:: SUPPLIED TEXT ::
★ ★ ★ ★ ★ ★ ★
Let's assume I have a dataset df wherein I want to match value of col X
across values of multiple columns A to F
and want to return the matching column name (else NA) in a new column.
dput
df <- structure(list(A = c(4L, NA, NA, NA), B = c(NA, 5L, NA, NA),
C = c(NA, NA, NA, NA), D = c(NA, 4L, 6L, 7L), E = c(5L, NA,
NA, NA), F = c(NA, NA, NA, NA), X = 4:7), class = "data.frame", row.names = c(NA,
-4L))
> df
A B C D E F X
1 4 NA NA NA 5 NA 4
2 NA 5 NA 4 NA NA 5
3 NA NA NA 6 NA NA 6
4 NA NA NA 7 NA NA 7
The output I want
> df_out
A B C D E F X new
1 4 NA NA NA 5 NA 4 A
2 NA 5 NA 4 NA NA 5 B
3 NA NA NA 6 NA NA 6 D
4 NA NA NA 7 NA NA 7 D
I will prefer dplyr
/tidyverse
syntax that I'll integrate into my existing syntax.
One option could be:
df %>%
rowwise() %>%
mutate(new = names(.)[which(c_across(-X) %in% X)])
A B C D E F X new
<int> <int> <lgl> <int> <int> <lgl> <int> <chr>
1 4 NA NA NA 5 NA 4 A
2 NA 5 NA 4 NA NA 5 B
3 NA NA NA 6 NA NA 6 D
4 NA NA NA 7 NA NA 7 D
The solution above assumes that the column names correspond to the positions established by which()
. However, if it is not the case (e.g. c_across(-c(C, E, X)
), then the results won't be correct. A solution for more complex situations could be:
df %>%
mutate(new = Reduce(coalesce, across(-c(C, E, X), ~ ifelse(. == X, cur_column(), NA_character_))))
A B C D E F X new
1 4 NA NA NA 5 NA 4 A
2 NA 5 NA 4 NA NA 5 B
3 NA NA NA 6 NA NA 6 D
4 NA NA NA 7 NA NA 7 D
★ ★ ★ ★ ★ ★ ★
:: MATERIAL PROVIDED ::
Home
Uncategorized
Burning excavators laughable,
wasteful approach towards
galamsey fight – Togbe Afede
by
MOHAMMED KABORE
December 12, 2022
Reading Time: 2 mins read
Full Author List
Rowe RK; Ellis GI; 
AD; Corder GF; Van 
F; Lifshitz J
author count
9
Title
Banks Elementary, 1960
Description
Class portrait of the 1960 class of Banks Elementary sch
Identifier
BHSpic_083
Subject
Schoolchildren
★ ★ ★ ★ ★ ★ ★
:: EXERCISES TO COMPLETE ::
1. In the R thread, list every named function called in the code that follows "One option could be:".
2. Copy the R thread from "Let's assume I" to "a new column.", keeping every character the same.
The entries above are separate material and have nothing to do with the R thread.

:: PROBLEM SOLUTIONS ::
1. rowwise, mutate, names, which, c_across

2.
Let's assume I have a dataset df wherein I want to match value of col X
across values of multiple columns A to F
and want to return the matching column name (else NA) in a new column.